Baberowski und seine Mitstreiter haben Ende September eine HU-interne Debatte zur Zukunft der Universität veranstaltet, bei der Olbertz auftrat. In der Uni wurde dies als Versuch betrachtet, den Präsidenten wieder zu positionieren. Die Veranstaltung sei aber schlecht besucht gewesen – vielleicht wegen der Semesterferien, vielleicht weil das Interesse fehlte.

Olbertz kann nur kandidieren, wenn die Findungskommission ihn lässt

Ob Olbertz überhaupt als Kandidat zugelassen würde, liegt in den Händen der Findungskommission der HU. Ihr gehören vier Mitglieder des Konzils und vier Mitglieder des Kuratoriums an. Geleitet wird sie von Rolf Emmermann, dem Vorsitzenden des Kuratoriums. Vor wenigen Tagen hat sich das Gremium getroffen, um aus den Kandidaten diejenigen auszusuchen, die in die engere Wahl kommen und zur Anhörung ins Kuratorium eingeladen werden, ist zu hören. Ende Oktober soll dann im Kuratorium entschieden werden, wer zur Wahl antreten darf.

"Das Kuratorium hat versucht, ihn zur Kandidatur zu bewegen"

Müsste der Amtsinhaber nicht in jedem Fall eine zweite Chance bekommen, selbst wenn er schon einmal abgesagt hat? Rolf Emmermann sagt dazu: „Das Kuratorium hat intensiv versucht, Herrn Olbertz zur Kandidatur zu bewegen. Er hat sich aber anders entschieden. Wir gehen nicht davon aus, dass er wieder antritt.“ Baberowskis Initiative sei in der jetzigen Phase „wenig hilfreich“.

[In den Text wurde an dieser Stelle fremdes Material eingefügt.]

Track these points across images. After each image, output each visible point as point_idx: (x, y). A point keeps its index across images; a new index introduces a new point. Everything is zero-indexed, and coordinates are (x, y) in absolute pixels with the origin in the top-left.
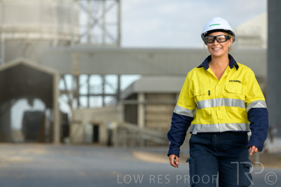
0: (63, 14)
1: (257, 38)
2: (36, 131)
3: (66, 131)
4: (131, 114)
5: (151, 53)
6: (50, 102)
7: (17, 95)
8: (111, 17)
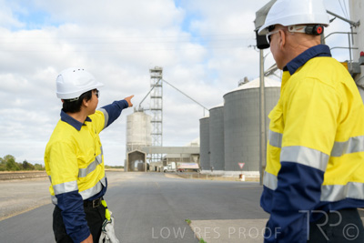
0: (147, 139)
1: (196, 144)
2: (141, 169)
3: (148, 168)
4: (165, 164)
5: (170, 148)
6: (144, 161)
7: (136, 159)
8: (160, 139)
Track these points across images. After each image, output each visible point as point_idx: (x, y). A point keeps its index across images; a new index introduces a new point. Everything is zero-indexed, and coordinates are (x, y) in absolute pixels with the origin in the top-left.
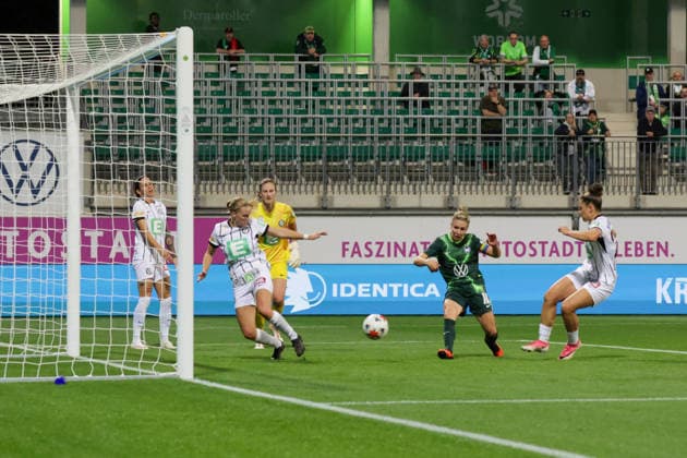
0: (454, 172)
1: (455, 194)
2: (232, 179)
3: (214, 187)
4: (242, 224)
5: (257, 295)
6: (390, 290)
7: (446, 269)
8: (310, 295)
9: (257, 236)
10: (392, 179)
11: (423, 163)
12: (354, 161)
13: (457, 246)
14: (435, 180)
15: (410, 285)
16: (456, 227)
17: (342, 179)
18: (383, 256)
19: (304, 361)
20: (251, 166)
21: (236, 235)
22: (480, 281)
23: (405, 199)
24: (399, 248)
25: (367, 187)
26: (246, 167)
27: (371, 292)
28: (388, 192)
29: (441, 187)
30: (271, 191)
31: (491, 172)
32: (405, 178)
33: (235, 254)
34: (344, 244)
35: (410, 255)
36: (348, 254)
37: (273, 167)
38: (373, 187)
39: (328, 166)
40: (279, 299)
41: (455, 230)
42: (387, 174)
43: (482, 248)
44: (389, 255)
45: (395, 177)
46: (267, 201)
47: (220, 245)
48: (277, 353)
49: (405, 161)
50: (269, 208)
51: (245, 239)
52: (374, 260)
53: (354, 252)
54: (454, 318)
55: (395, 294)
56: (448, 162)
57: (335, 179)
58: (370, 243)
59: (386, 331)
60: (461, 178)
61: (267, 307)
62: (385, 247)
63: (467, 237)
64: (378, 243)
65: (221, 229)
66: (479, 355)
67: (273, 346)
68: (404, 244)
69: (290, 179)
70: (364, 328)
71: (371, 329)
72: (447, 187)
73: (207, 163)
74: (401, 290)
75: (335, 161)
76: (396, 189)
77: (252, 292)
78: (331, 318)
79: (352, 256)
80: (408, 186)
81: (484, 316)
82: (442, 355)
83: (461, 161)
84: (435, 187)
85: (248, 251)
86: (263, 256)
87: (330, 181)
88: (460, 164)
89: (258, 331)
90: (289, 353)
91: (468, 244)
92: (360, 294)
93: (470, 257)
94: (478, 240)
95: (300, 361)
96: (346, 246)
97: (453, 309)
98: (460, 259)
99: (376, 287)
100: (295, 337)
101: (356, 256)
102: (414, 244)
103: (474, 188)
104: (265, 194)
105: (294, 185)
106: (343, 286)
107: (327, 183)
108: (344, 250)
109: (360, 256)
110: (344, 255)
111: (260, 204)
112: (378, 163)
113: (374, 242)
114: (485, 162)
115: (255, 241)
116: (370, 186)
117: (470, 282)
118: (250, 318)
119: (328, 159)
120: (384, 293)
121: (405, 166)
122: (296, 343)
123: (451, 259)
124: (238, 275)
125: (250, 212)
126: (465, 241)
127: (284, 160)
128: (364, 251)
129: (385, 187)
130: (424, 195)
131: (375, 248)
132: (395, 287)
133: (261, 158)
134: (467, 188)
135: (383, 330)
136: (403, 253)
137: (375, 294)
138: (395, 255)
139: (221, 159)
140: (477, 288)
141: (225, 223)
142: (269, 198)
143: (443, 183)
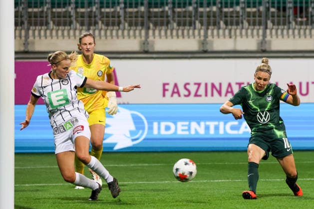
0: (267, 17)
1: (268, 38)
2: (59, 24)
3: (42, 33)
4: (62, 76)
5: (76, 142)
6: (207, 128)
7: (250, 116)
8: (132, 133)
9: (76, 87)
10: (209, 24)
11: (238, 8)
12: (174, 7)
13: (260, 95)
14: (249, 24)
15: (225, 124)
16: (260, 78)
17: (162, 24)
18: (200, 96)
19: (119, 202)
20: (77, 13)
21: (56, 86)
22: (281, 127)
23: (221, 42)
24: (216, 89)
25: (186, 32)
26: (73, 13)
27: (189, 129)
28: (206, 36)
29: (255, 32)
30: (90, 44)
31: (301, 17)
32: (222, 23)
33: (55, 104)
34: (164, 85)
35: (226, 95)
36: (168, 94)
37: (98, 13)
38: (191, 32)
39: (149, 12)
40: (98, 143)
41: (258, 81)
42: (205, 19)
43: (283, 97)
44: (206, 95)
45: (211, 22)
46: (87, 54)
47: (42, 95)
48: (95, 194)
49: (221, 7)
50: (88, 60)
51: (65, 90)
52: (192, 99)
53: (173, 92)
54: (257, 162)
55: (212, 131)
56: (262, 9)
57: (156, 25)
58: (188, 84)
59: (194, 175)
60: (273, 22)
61: (84, 153)
62: (202, 88)
63: (269, 87)
64: (195, 84)
65: (43, 80)
66: (280, 195)
67: (91, 188)
68: (220, 84)
69: (113, 25)
70: (174, 171)
71: (180, 172)
72: (261, 32)
73: (36, 10)
74: (217, 128)
75: (156, 7)
76: (212, 33)
77: (71, 139)
78: (151, 155)
79: (172, 96)
80: (224, 30)
81: (284, 159)
82: (246, 196)
83: (273, 7)
84: (249, 31)
85: (67, 101)
86: (81, 105)
87: (151, 25)
88: (272, 10)
89: (77, 175)
90: (106, 194)
91: (270, 93)
92: (180, 132)
93: (272, 106)
94: (280, 90)
95: (116, 203)
96: (167, 87)
97: (256, 153)
98: (262, 107)
99: (194, 125)
100: (111, 179)
101: (176, 95)
102: (230, 85)
103: (285, 32)
104: (85, 47)
105: (117, 31)
106: (163, 124)
107: (149, 28)
108: (165, 90)
109: (179, 95)
110: (164, 95)
111: (80, 56)
112: (196, 9)
113: (192, 84)
114: (295, 8)
115: (74, 92)
116: (188, 30)
117: (272, 128)
118: (70, 163)
119: (150, 5)
120: (202, 131)
121: (221, 12)
122: (111, 186)
123: (255, 107)
124: (58, 123)
125: (69, 65)
126: (267, 91)
127: (108, 7)
128: (183, 92)
129: (202, 32)
130: (239, 38)
131: (193, 88)
132: (212, 124)
133: (86, 5)
134: (279, 32)
135: (191, 173)
136: (220, 93)
137: (193, 132)
138: (212, 95)
139: (49, 6)
140: (279, 133)
141: (47, 75)
142: (88, 50)
143: (257, 27)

Die Findungskommission sucht sowohl in den eigenen Reihen als auch an anderen Unis. Eine externe Interessentin sprang vor ein paar Wochen ab, weil die Findungskommission in ihren engen Wirtschaftskontakten ein Hindernis sah.

Emmermann und die anderen Mitglieder der Findungskommission haben die schwierige Aufgabe, eine Persönlichkeit zu finden, die im Konzil eine Mehrheit auf sich vereinigt. Im Mai ließ das Wahlgremium die Kandidatin für das zu diesem Zeitpunkt seit einem Jahr vakante Amt der Vizepräsidentin für Haushalt durchfallen – eine für beide Seiten peinliche Situation, die sich nicht noch einmal wiederholen soll. An der Uni liebäugeln viele mit internen Kandidaten, sogar mit Kandidatinnen. Dass eine Frau eine Uni leitet, hat es in der über 200-jährigen Berliner Uni-Geschichte erst einmal gegeben: An der HU war Marlies Dürkop von 1992 bis 1996 Präsidentin.

Emmermann sagt, der Wahltermin am 17. November solle gehalten werden: „Ich bin konkret im Gespräch mit einer Person.“ Olbertz dürfte damit wohl nicht gemeint sein. Zu hören ist aber, er sei bereit, als Interimspräsident ein Jahr weiterzumachen, damit die Uni keinen „Panikkandidaten“ küren muss.